REQUIRED WORK:
With the images left out, print every entry that follows exactly.
(GIVEN ENTRIES)
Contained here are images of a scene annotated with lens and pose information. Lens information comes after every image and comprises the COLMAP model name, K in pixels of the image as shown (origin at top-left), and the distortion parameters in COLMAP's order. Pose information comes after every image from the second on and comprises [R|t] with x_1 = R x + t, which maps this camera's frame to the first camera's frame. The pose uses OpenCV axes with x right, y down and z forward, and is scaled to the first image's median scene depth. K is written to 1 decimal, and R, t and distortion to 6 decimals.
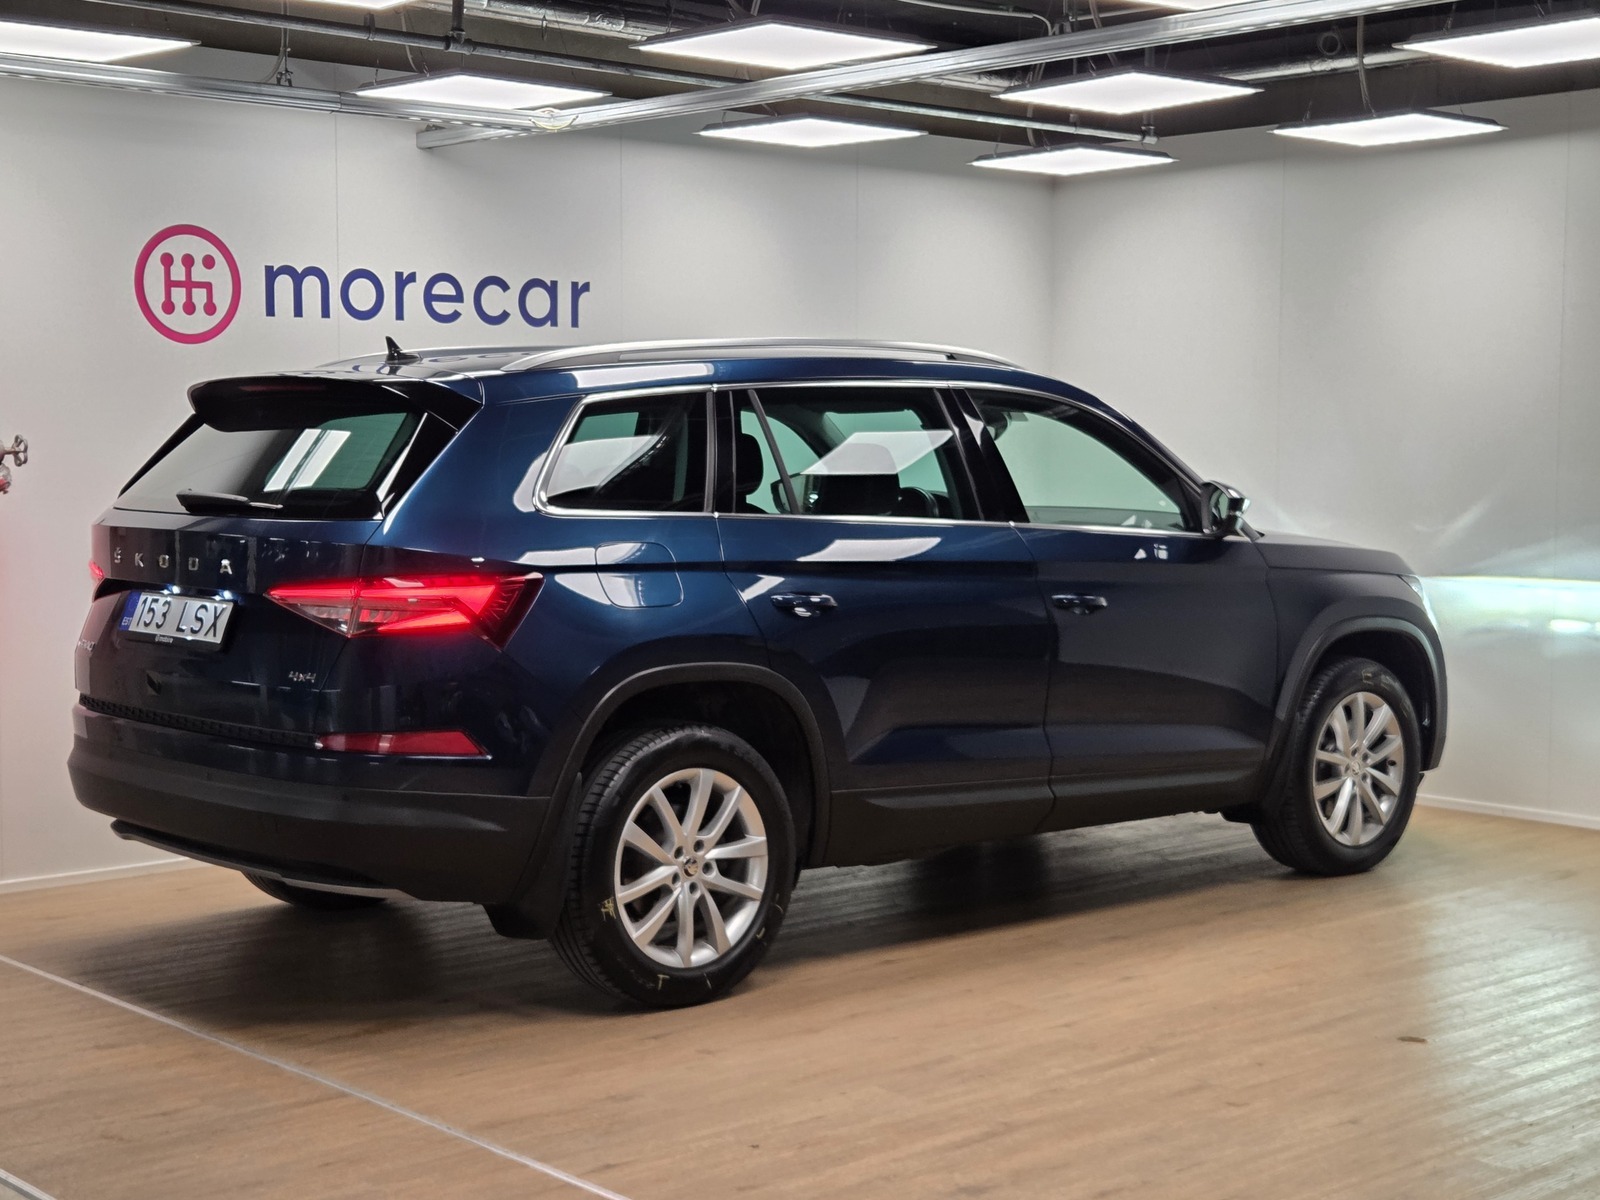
lens RADIAL K [[2367.4, 0, 800.0], [0, 2367.4, 600.0], [0, 0, 1]] dist [-0.006956, 0.176568]
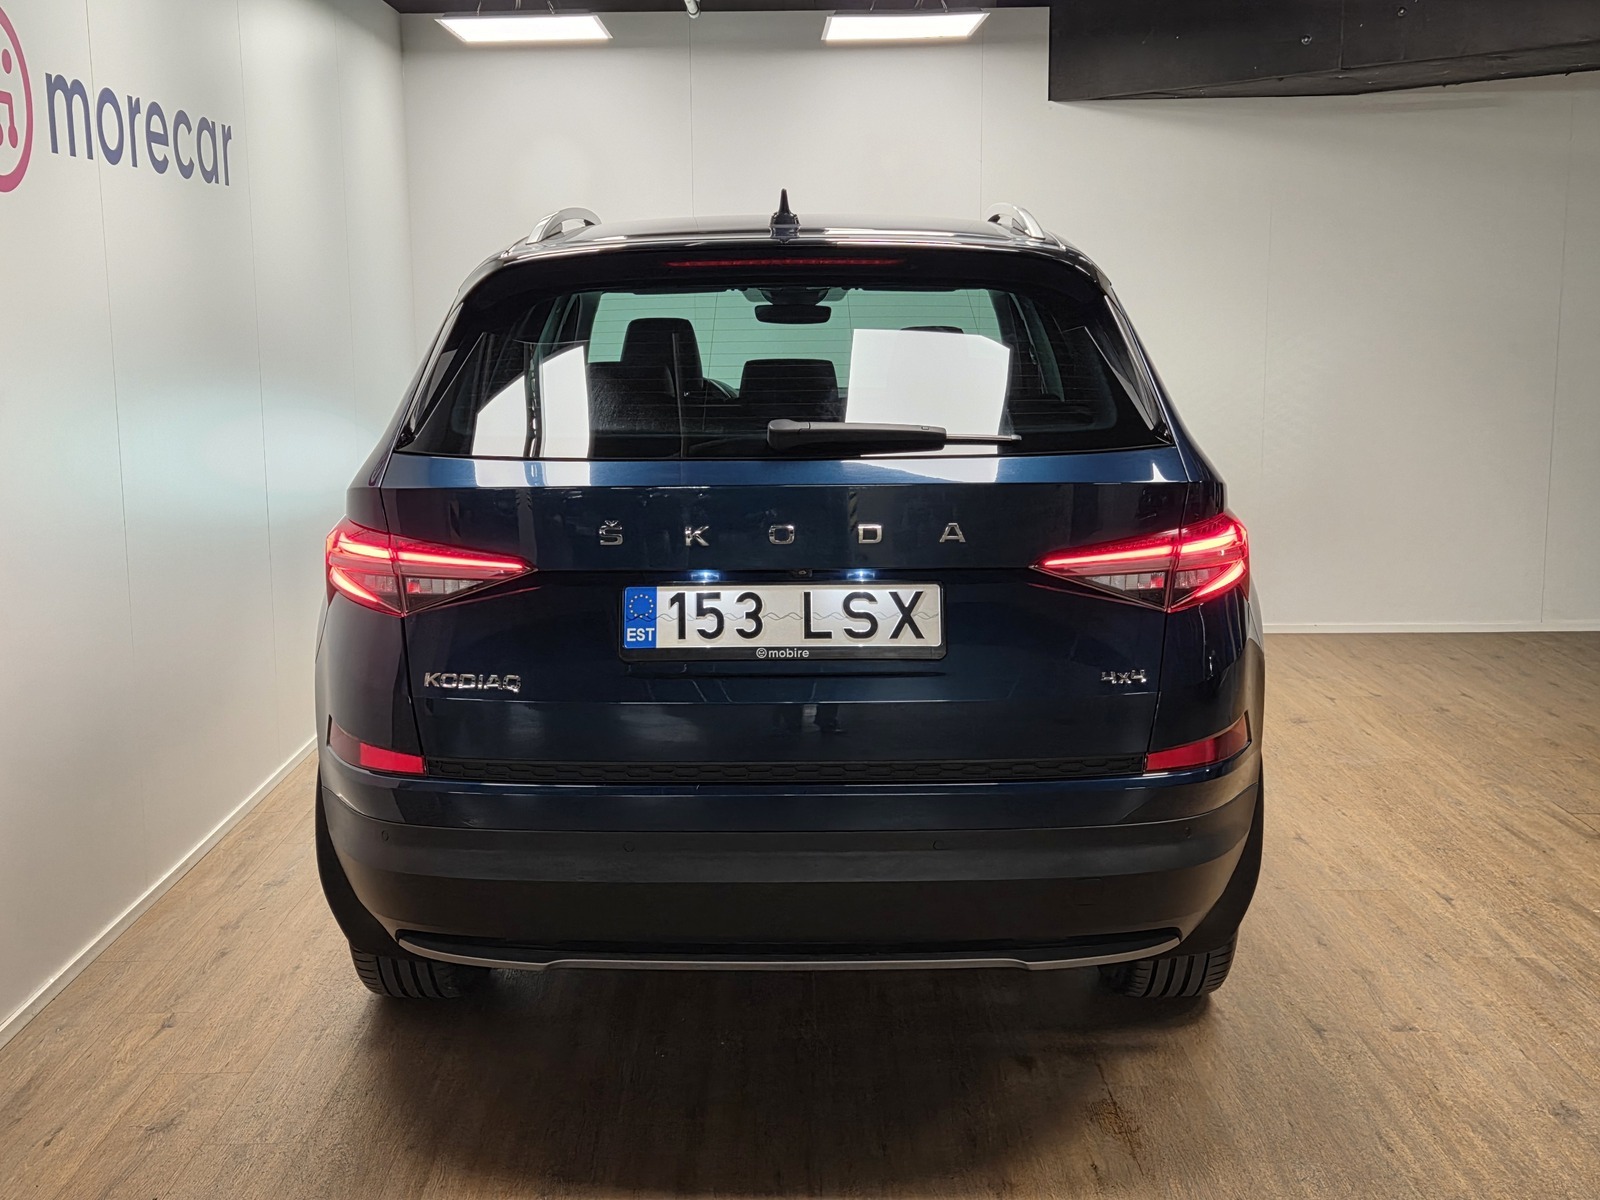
lens RADIAL K [[1862.9, 0, 802.2], [0, 1862.9, 566.3], [0, 0, 1]] dist [0.061499, -0.014202]
pose [[0.691691, -0.115215, 0.712944, -0.483549], [0.065554, 0.993133, 0.096895, -0.043411], [-0.719212, -0.020285, 0.694495, 0.495423]]
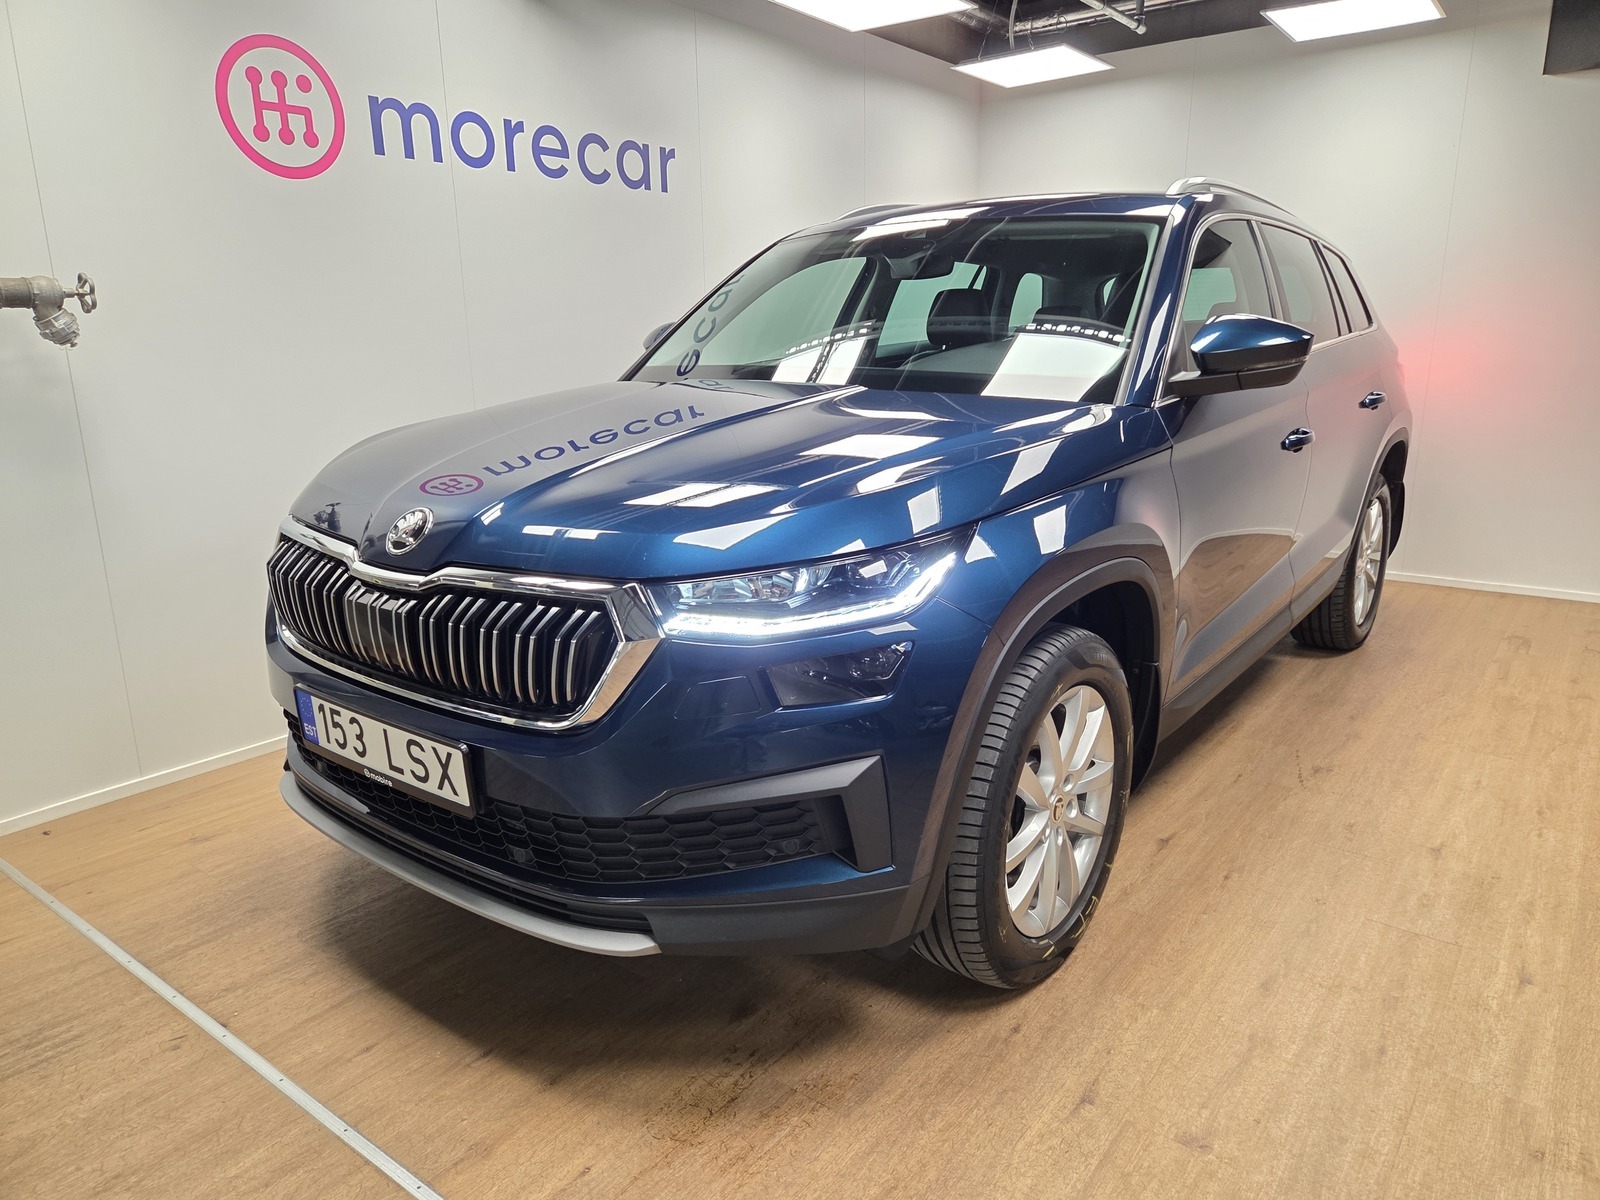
lens RADIAL K [[1080.8, 0, 800.0], [0, 1080.8, 600.0], [0, 0, 1]] dist [0.057188, -0.045835]
pose [[0.986887, -0.055167, 0.151690, -0.138361], [0.028591, 0.984666, 0.172090, -0.015436], [-0.158858, -0.165497, 0.973332, 0.534283]]
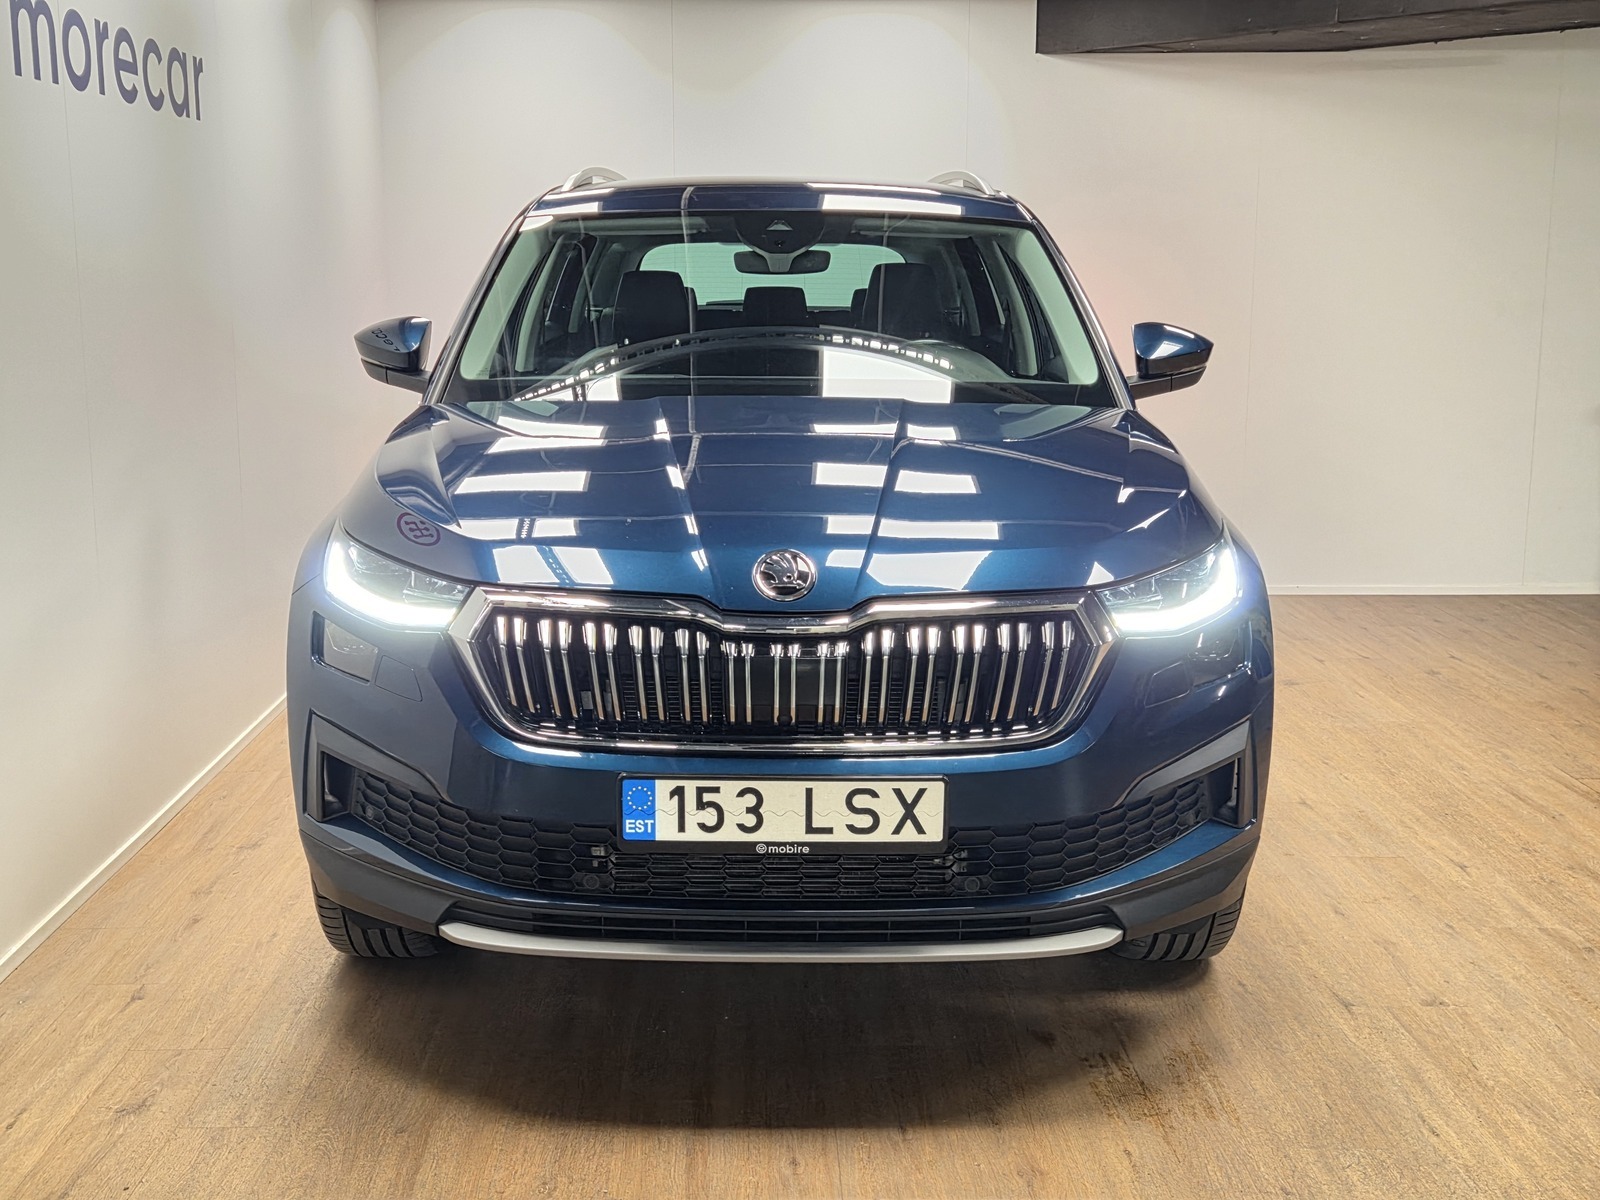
lens RADIAL K [[1829.1, 0, 801.7], [0, 1829.1, 554.3], [0, 0, 1]] dist [0.065337, -0.032391]
pose [[0.675217, -0.120527, 0.727705, -0.469845], [0.056416, 0.992109, 0.111973, -0.038346], [-0.735458, -0.034552, 0.676688, 0.528340]]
(End GIVEN ENTRIES)
SOLUTION FOR THIS PROBLEM:
Contained here are images of a scene annotated with lens and pose information. Lens information comes after every image and comprises the COLMAP model name, K in pixels of the image as shown (origin at top-left), and the distortion parameters in COLMAP's order. Pose information comes after every image from the second on and comprises [R|t] with x_1 = R x + t, which maps this camera's frame to the first camera's frame. The pose uses OpenCV axes with x right, y down and z forward, and is scaled to the first image's median scene depth. K is written to 1 decimal, and R, t and distortion to 6 decimals.
lens RADIAL K [[2367.4, 0, 800.0], [0, 2367.4, 600.0], [0, 0, 1]] dist [-0.006956, 0.176568]
lens RADIAL K [[1862.9, 0, 802.2], [0, 1862.9, 566.3], [0, 0, 1]] dist [0.061499, -0.014202]
pose [[0.691691, -0.115215, 0.712944, -0.483549], [0.065554, 0.993133, 0.096895, -0.043411], [-0.719212, -0.020285, 0.694495, 0.495423]]
lens RADIAL K [[1080.8, 0, 800.0], [0, 1080.8, 600.0], [0, 0, 1]] dist [0.057188, -0.045835]
pose [[0.986887, -0.055167, 0.151690, -0.138361], [0.028591, 0.984666, 0.172090, -0.015436], [-0.158858, -0.165497, 0.973332, 0.534283]]
lens RADIAL K [[1829.1, 0, 801.7], [0, 1829.1, 554.3], [0, 0, 1]] dist [0.065337, -0.032391]
pose [[0.675217, -0.120527, 0.727705, -0.469845], [0.056416, 0.992109, 0.111973, -0.038346], [-0.735458, -0.034552, 0.676688, 0.528340]]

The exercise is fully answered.